I entered the #ComputationalLinguistics field in 2018 by enrolling for a Bachelor's degree.
Since then, a lot has changed. Almost all the things we learned about, programmed in practice and did research on are now nearly irrelevant in our day-to-day.
Everything is #LLMs now. Every paper, every course, every student project.
And the newly enrolled students changed, too. They're no longer language nerds, they're #AI bros.
I miss #CompLing before ChatGPT.
Remember when we programmed "conversational robots" (like Siri or Alexa) in a way that we could actually control exactly what is being parsed, understood, and output?
When we could manually decide that if the user asks for the weather, the device is going to consult a weather data API as an actual real vetted information source?
When we programmed them to be *useful* for *tasks* and *information retrieval*, rather than being amazed that they're "talking" in a *convincing* manner?
It's crazy!
If you told one of our robots "hey, please call Lucia but before that see whether her birthday collides with anything on my calendar", it would actually work!
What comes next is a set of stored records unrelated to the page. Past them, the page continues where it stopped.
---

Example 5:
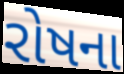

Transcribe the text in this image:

રોષનાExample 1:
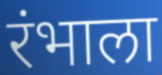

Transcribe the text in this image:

रंभाला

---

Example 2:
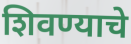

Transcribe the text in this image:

शिवण्याचे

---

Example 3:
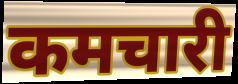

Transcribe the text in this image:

कमचारी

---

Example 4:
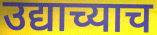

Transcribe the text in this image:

उद्याच्याच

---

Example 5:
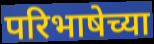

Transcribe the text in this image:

परिभाषेच्या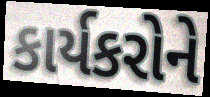
કાર્યકરોનેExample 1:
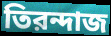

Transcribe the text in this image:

তিরন্দাজ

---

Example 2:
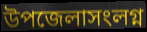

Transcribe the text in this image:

উপজেলাসংলগ্ন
And we could look into the state of the machine and see what it interpreted your intent to be.
Something like "Get date:'birthday' from contact:'Lucia' and check events @ calendar:date, ask user confirmation, then call contact:'Lucia'".
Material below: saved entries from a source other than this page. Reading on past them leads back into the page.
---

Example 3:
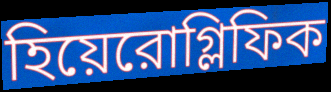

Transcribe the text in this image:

হিয়েরোগ্লিফিক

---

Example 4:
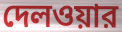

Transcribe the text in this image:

দেলওয়ার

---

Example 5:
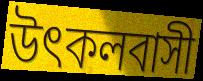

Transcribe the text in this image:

উৎকলবাসী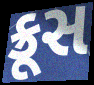
ક્રૂસ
It *had* understanding, context, knowledge. We threw that all out for a word generator!!
@lianna I thought similar for a while and I have always wondered why higher levels of machine learning or LLMs are not used to improve on that concept. After all, that IS the number one problem with generative AI: It does not have concepts. And really, while I do not think that the hard-coded Siri etc were great ("Sorry, I did not understand that"), I think those concepts should have been iterated and enhanced / improved instead of replaced.
@wildrikku @lianna then again, people already bought stupid Siris and Alexas in masses, so I guess demand is sufficient, why invest in a good product when you can sell a bad one...
@wildrikku In academia, we were already at a point where those "sorry, I didn't understand that" type situations rarely happened, and if they did, they would give you more helpful troubleshooting information and a less infuriating error response.
It's just that all of that progress suddenly was cut – sometimes literally, cutting off the funding for ongoing research – once ChatGPT came out.